» WHAT YOU SHOULD DO
What is the number of lines below that include the string "using"? Provide that number alone.

Segment Start: INFORMATION GIVEN

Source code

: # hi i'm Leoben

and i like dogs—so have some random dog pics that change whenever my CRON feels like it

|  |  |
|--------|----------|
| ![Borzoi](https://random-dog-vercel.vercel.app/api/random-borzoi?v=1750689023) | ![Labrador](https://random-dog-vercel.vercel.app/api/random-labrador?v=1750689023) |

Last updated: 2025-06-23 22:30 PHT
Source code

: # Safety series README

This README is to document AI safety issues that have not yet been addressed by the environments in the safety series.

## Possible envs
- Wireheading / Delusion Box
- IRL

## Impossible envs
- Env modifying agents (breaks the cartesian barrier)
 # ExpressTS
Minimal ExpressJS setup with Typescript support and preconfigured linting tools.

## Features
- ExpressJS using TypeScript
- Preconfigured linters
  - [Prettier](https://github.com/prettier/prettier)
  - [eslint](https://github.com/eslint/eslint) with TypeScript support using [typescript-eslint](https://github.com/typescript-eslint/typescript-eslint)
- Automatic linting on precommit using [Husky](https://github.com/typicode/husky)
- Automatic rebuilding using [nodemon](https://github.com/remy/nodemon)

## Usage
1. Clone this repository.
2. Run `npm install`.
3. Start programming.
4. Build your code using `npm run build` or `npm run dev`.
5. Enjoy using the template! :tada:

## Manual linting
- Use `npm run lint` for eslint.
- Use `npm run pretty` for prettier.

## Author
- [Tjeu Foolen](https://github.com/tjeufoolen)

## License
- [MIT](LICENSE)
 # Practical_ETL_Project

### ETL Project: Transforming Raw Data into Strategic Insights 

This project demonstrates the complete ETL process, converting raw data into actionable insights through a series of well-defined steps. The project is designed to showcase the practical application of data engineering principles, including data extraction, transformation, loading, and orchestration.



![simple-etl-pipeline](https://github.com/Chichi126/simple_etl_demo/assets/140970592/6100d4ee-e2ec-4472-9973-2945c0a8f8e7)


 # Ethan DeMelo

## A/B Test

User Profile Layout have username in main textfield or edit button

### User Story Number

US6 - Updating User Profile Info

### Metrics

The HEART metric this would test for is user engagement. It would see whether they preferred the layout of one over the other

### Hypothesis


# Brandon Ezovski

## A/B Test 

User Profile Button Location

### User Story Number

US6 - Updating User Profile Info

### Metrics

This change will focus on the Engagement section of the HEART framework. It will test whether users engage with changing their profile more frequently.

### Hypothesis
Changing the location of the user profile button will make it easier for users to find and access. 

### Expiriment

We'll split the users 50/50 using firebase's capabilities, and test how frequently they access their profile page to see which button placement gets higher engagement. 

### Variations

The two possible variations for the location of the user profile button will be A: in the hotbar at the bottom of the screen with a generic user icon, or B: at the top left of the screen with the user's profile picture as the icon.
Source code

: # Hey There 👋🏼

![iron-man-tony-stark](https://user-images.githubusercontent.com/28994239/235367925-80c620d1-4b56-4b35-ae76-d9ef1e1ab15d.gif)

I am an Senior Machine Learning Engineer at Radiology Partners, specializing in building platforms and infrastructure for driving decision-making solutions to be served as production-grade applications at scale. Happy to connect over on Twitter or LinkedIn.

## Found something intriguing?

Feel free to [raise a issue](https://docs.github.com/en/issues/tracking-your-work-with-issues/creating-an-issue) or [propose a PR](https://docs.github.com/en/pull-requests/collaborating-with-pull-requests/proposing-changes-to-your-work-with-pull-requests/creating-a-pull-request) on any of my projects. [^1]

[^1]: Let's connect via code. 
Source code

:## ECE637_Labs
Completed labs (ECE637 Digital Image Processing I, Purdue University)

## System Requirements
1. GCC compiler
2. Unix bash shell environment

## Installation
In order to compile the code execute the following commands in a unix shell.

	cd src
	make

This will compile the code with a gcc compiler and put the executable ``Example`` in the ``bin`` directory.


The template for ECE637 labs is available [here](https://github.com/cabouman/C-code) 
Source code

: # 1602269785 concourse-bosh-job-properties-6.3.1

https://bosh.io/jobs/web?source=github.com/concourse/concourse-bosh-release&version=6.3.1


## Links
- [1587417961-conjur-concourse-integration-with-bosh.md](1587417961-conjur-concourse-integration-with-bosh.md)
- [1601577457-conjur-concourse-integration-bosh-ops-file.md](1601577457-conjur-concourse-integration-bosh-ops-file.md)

Segment End: INFORMATION GIVEN

» RESPONSE TO THE TASK
7